Si lo hubiese hecho, probablemente sería porque habría nacido allí. A primeros de marzo de 1901, por ejemplo, en una acomodada casa del barrio de Polanco en el corazón mismo de Ciudad de México.
Si Catalina hubiese nacido en esa ciudad y momento, recordaría una infancia moderamente feliz, con un padre severo pero sensato y una madre de las que se acurrucan contigo en la cama las noches de tormenta y te acarician el pelo hasta que el sueño te gana la partida.
Lo más seguro es que hubiese perdido las tardes de la adolescencia recorriendo las mismas tiendas del Paseo de la Reforma, riendo a todo pulmón como solo sabemos hacer hasta la primera cana y lanzando miradas furtivas con la eficacia de un francotirador.
Y quizás hubiese dado su primer beso el Día de los Muertos de 1918, en una esquina de la Cafetería del Hotel Regis estratégicamente situada para los enamorados furtivos.

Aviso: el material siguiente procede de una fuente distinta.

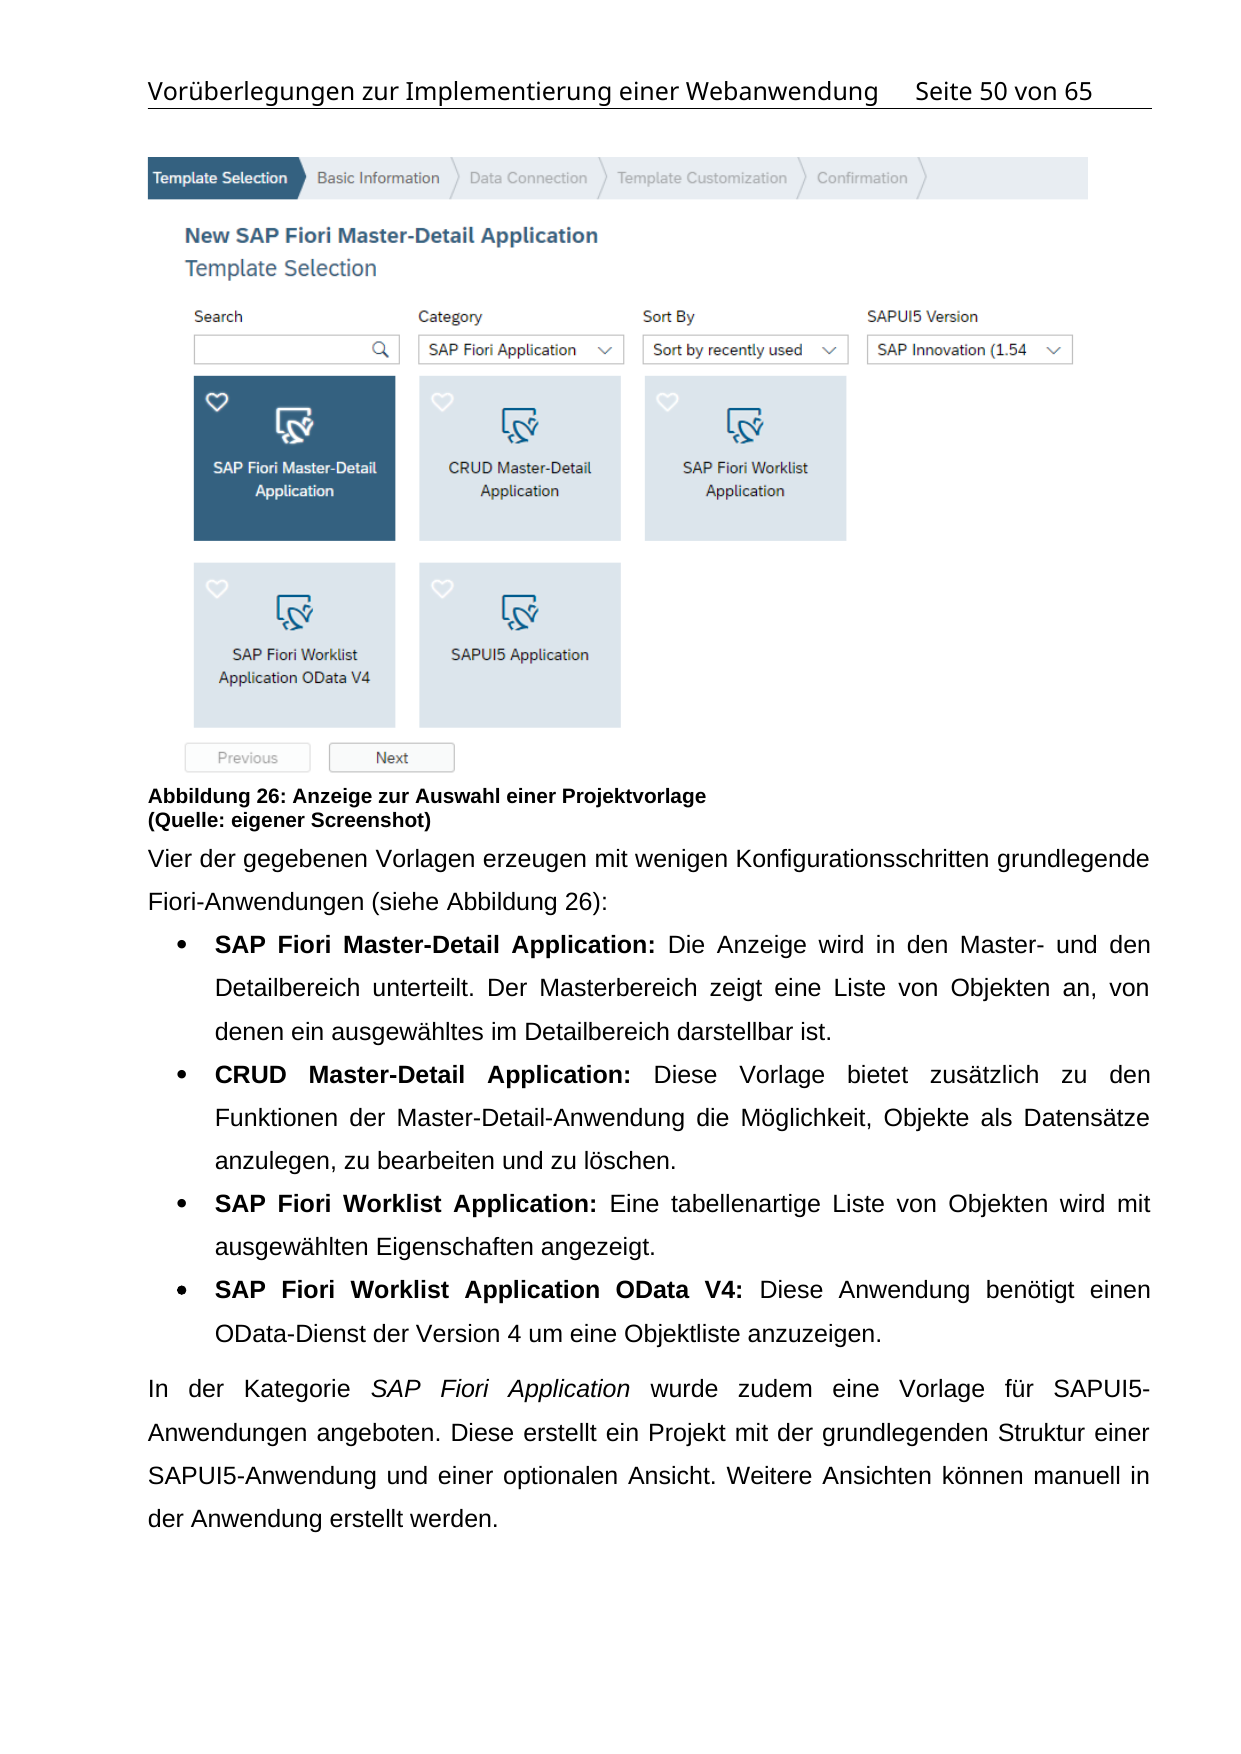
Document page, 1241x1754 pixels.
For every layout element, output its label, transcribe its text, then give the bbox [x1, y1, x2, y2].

Pero no se lo habría dado al abogado que acabaría siendo su marido, sino a un dulce mozo de almacén en El Palacio de Hierro que bebía los vientos por ella aunque nunca sería suficientemente bueno a los ojos de su padre.
Que te obliguen a abandonar al amor de tu vida te parte el corazón incluso en un tiempo y lugar hipotéticos. Por muy figurado que sea el desapasionado reemplazo con el que acaben casándote.
Si Catalina hubiese vivido en México, habría dado a luz dos hijos que crecerían fuertes y heredarían el empuje de su padre pero también ese desdén absoluto por los sentimientos ajenos.
Y escondería en algún lugar de su pecho, muy adentro, la muerte prematura de una niña que se hubiese llamado Clara, como su abuela.
Seguramente habría aprendido a tolerar la falta de amor, la ausencia total de emoción, la negación de todo arrebato.
Los últimos años de su vida se escribirían casi sin hacer ruido, sintiéndose abandonada por todos en una casa demasiado grande y demasiado fría.
Probablemente su último pensamiento lúcido antes de adentrarse en la bruma del olvido, sería la imagen de un mozo de almacén con los ojos grandes y el sabor de un melocotón maduro en los labios.
Pero sabemos a ciencia cierta que Catalina nunca estuvo en México. Ni amó, lloró o rió en ese país.
La historia de Catalina es otra muy diferente.